The helmet-shaped creature has developed a unique defense to compensate for its vulnerability to infection in shallow waters. When faced with toxins produced by bacteria, amebocyte cells in the blood -- colored blue by their copper-based molecules -- identify and congeal around the invading matter, trapping the threat inside a gel-like seal that prevents it from spreading.

Nature's method is now utilized on a grand scale. Over 600,000 crabs are captured each year during the spring mating season, to "donate" around 30% of their blood in a handful of specialist facilities in the United States and Asia. The blood is worth $60,000 a gallon in a global industry valued at $50 million a year.

An extract has been used in the industry-standard limulus amebocyte lysate (LAL) contamination test since the 1970s -- replacing a rabbit-based system. Forty-five minutes of exposure to the crab's blood is enough to reveal endotoxins from gram-negative bacteria which otherwise avoid detection, and is sensitive enough to isolate a threat the equivalent size of a grain of sand in a swimming pool. The U.S. Food and Drug Administration (FDA) requires that intravenous drugs and any medical equipment coming in contact with the body must first pass through the crab's blood, from needles to surgical implants including pacemakers. As a result, thousands more of us survive such procedures.

Too bad they haven't figured out how to make it synthetically yet.

I wonder if horseshoe crabs have an alien abduction narrative in their culture.  :-)

That boat is then brought to shore and the process speeds up as the precious Horseshoe crabs are always returned to the ocean on the same day that they are captured. The crabs are placed inside of a dark, damp, enclosed vehicle and moved to the lab's facility. There, workers remove barnacles, sand and other debris on the shells in order to check for injuries or other obvious ailments. Any injured crabs don't move on to the next step for fear that they will be killed in the process.

Every healthy crab is folded in half at its hinged carapace and strapped to a metal bleeding table. There, a stainless steel needed is pushed into each one, piercing "the pericardium to drain the oxygenated blood that's on its way to the heart," according to Wired. "About 100 milliliters of blood drains into a sterilized bottle."
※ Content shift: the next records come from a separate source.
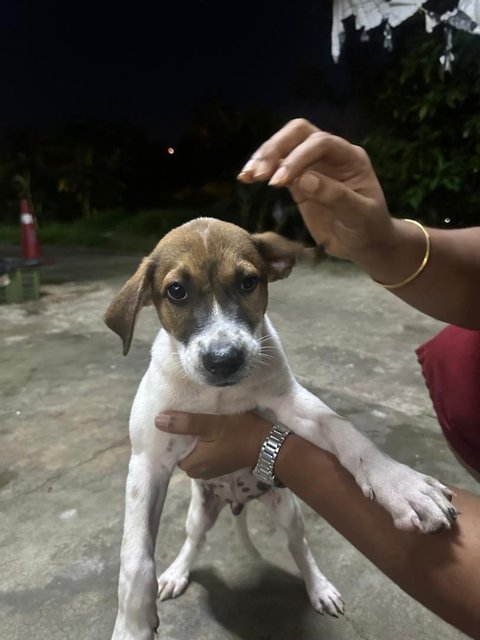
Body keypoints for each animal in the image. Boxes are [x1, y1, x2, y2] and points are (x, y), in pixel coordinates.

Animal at [106, 216, 458, 640]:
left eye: (248, 282)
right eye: (176, 291)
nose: (224, 360)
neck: (217, 396)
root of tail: (236, 500)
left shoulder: (290, 403)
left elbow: (343, 430)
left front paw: (400, 484)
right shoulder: (148, 460)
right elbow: (135, 556)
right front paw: (133, 624)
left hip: (288, 508)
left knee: (299, 547)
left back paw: (319, 588)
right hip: (199, 510)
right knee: (195, 539)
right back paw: (177, 572)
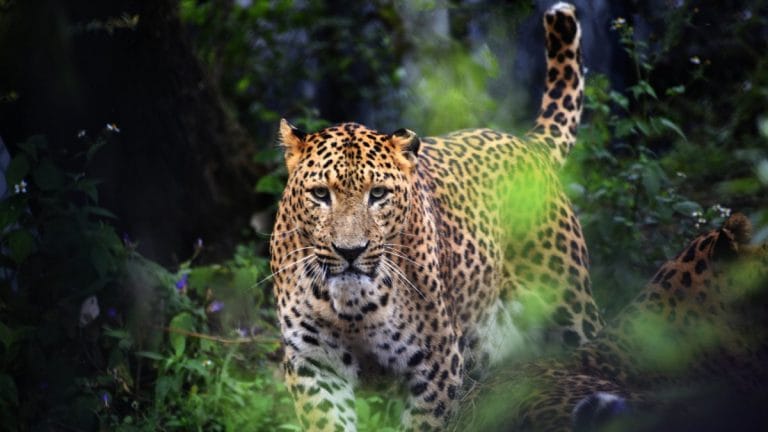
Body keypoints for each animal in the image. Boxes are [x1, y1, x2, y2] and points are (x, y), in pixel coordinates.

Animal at [269, 3, 601, 430]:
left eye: (378, 194)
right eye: (320, 194)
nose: (350, 252)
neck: (354, 309)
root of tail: (527, 145)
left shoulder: (435, 364)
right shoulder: (313, 364)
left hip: (568, 307)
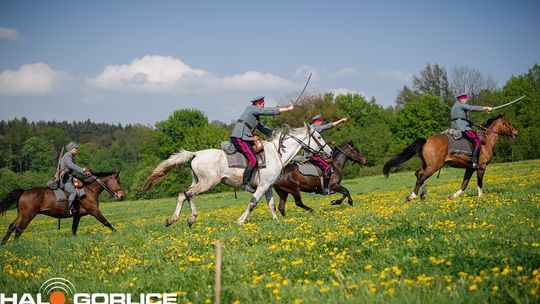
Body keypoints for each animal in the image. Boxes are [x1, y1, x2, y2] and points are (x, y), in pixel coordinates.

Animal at [142, 123, 334, 226]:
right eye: (318, 137)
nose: (330, 153)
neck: (277, 153)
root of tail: (195, 154)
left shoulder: (268, 187)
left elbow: (271, 205)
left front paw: (275, 220)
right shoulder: (261, 187)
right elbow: (252, 204)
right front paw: (241, 221)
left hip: (197, 182)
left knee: (185, 195)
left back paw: (184, 219)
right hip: (207, 183)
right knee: (185, 194)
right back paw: (181, 218)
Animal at [384, 114, 520, 202]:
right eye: (508, 123)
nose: (516, 133)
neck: (485, 142)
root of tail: (426, 140)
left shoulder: (470, 168)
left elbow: (464, 184)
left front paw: (453, 196)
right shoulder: (481, 167)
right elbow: (479, 183)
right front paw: (481, 197)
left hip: (427, 165)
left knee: (418, 174)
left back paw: (423, 194)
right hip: (434, 167)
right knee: (420, 178)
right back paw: (413, 196)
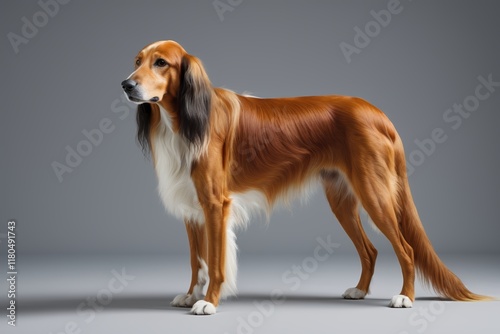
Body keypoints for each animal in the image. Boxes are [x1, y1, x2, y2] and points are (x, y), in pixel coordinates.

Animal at [121, 40, 488, 314]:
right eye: (137, 61)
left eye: (161, 63)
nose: (126, 84)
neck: (185, 120)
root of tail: (378, 113)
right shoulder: (192, 208)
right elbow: (195, 262)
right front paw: (190, 295)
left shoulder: (214, 205)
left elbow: (214, 263)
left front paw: (208, 302)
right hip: (342, 200)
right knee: (370, 250)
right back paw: (359, 290)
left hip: (374, 194)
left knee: (407, 249)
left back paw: (405, 297)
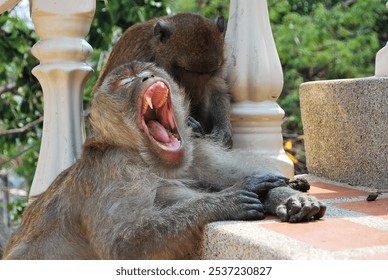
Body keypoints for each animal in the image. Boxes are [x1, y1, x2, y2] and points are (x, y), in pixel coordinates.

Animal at [1, 62, 326, 260]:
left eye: (147, 71)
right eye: (126, 82)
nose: (146, 79)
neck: (149, 158)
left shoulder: (197, 153)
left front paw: (285, 194)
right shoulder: (113, 169)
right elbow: (124, 243)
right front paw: (227, 200)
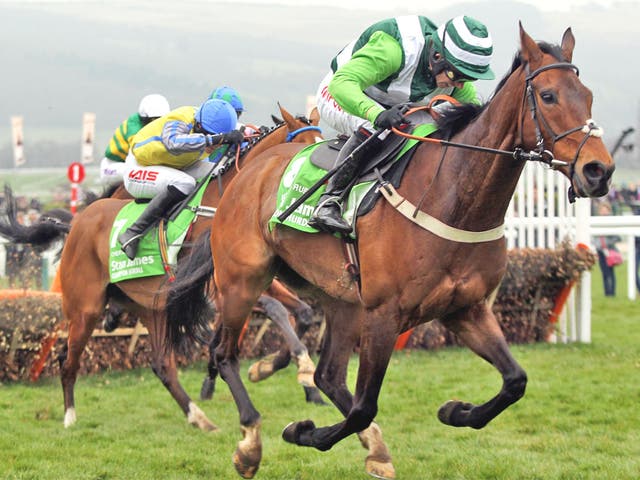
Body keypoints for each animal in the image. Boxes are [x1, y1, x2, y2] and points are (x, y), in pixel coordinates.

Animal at [0, 104, 322, 432]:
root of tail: (78, 220)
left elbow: (298, 312)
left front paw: (283, 372)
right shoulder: (216, 285)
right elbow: (266, 313)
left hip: (150, 306)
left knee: (160, 364)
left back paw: (199, 417)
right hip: (84, 305)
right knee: (69, 359)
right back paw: (70, 417)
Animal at [165, 26, 616, 480]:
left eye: (589, 95)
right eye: (548, 96)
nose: (599, 171)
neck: (453, 198)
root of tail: (245, 173)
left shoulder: (466, 309)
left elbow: (515, 381)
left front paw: (455, 411)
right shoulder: (385, 314)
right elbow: (365, 406)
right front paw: (301, 432)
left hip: (342, 299)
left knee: (328, 375)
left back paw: (364, 440)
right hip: (244, 278)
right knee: (224, 353)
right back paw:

Once the bleeding is completed, the crabs are released far from where they were caught so that they aren't scooped up and re-bled before they have enough time to regenerate what has already been lost. Work, though, continues in the lab, where the powder-blue blood has to be spun in a centrifuge so that the desired elements can be isolated. The LAL, once siphoned off and bottled, is worth about $15,000 per quart.

Wow, that does sound like alien abduction!

I can see how it's valuable enough for someone to work on a synthetic version.

But I guess scientists are nowhere near that yet.